> _Given text_

# # # #

Stir-fried chicken tacos!
June 17th, 2010 | Published in Teaching ESL in China
This morning was cooking western food day in my classes; it was the last full-class meeting for both of my 50-student classes, so earlier this week I went to the second-biggest city in the province, Xiamen, to buy some taco shells and hot sauce and cheese and to do some sightseeing, and then I came back two nights ago with a long list of things to do (prepare for family to arrive in China, finish final exams, rehearse for yet another singing performance, find students for the English class I want to teach this summer, and make tacos with 100 students).
Yesterday I ran around all day doing these various tasks, and as I was about to go out shopping for tomatoes and chicken for the tacos one of my students reminded me that she had invited me to go out to a big fish dinner that night with some of the other teachers from our department.
So I wrote out a list for some other students to go shopping and gave them some cash and went out with the teachers to a big meal of steaming bowls of fish soup and lots of beer.

# # # #

> _Dataset entries_
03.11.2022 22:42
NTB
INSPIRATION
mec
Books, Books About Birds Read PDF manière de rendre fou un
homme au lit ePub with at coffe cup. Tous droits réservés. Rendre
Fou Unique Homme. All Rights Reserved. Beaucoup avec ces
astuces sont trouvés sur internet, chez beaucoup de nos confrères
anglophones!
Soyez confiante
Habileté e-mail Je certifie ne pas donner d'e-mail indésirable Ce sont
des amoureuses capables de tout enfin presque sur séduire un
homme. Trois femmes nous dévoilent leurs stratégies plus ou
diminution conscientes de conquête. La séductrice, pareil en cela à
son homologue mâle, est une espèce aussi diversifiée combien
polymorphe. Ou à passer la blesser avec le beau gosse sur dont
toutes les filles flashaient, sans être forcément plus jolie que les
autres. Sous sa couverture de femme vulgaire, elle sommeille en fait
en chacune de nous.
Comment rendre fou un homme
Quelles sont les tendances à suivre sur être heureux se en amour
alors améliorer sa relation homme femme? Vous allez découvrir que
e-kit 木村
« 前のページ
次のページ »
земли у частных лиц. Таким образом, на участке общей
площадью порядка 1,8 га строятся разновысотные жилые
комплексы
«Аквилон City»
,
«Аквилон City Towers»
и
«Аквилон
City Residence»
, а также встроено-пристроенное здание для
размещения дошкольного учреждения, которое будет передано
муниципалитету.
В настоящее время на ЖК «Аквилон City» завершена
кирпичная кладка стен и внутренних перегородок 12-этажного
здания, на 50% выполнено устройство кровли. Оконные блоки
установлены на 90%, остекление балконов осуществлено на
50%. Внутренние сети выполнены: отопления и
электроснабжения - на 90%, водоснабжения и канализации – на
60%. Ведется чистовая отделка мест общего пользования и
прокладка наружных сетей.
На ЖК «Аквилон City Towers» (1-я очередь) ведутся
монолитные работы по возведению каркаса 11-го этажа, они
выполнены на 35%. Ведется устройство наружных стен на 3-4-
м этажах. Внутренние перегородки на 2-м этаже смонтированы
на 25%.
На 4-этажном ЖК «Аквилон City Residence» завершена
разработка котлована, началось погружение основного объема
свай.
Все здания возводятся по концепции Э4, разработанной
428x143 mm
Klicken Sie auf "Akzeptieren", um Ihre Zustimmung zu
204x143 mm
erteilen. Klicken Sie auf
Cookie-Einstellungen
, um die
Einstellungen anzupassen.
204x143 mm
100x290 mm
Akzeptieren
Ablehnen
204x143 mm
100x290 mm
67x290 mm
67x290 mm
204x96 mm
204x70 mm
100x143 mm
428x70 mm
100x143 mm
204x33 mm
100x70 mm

# # # #

> _Questions on the material_
[a] Answer these questions from the blog post, one per line:
(i) Which city did the writer travel to for taco shells, hot sauce, and cheese?
(ii) How many students were in each of the writer's classes?
(iii) What did the writer have at the dinner with the other teachers?
[b] Return, word for word, the stretch of the blog post that begins at the words "Yesterday I ran" and stops after the words "from our department.".
[c] Does each statement below agree with the blog post? Answer yes or no, and quote the words that decide it.
(i) The writer personally went out to buy the tomatoes and chicken.
(ii) One of the writer's students had invited the writer to the fish dinner.
(iii) Xiamen is the biggest city in the province.

> _Per-task outputs_
[a]
(i) Xiamen
(ii) 50
(iii) Steaming bowls of fish soup and lots of beer

[b]
Yesterday I ran around all day doing these various tasks, and as I was about to go out shopping for tomatoes and chicken for the tacos one of my students reminded me that she had invited me to go out to a big fish dinner that night with some of the other teachers from our department.

[c]
(i) No: "So I wrote out a list for some other students to go shopping and gave them some cash"
(ii) Yes: "one of my students reminded me that she had invited me to go out to a big fish dinner"
(iii) No: "the second-biggest city in the province, Xiamen"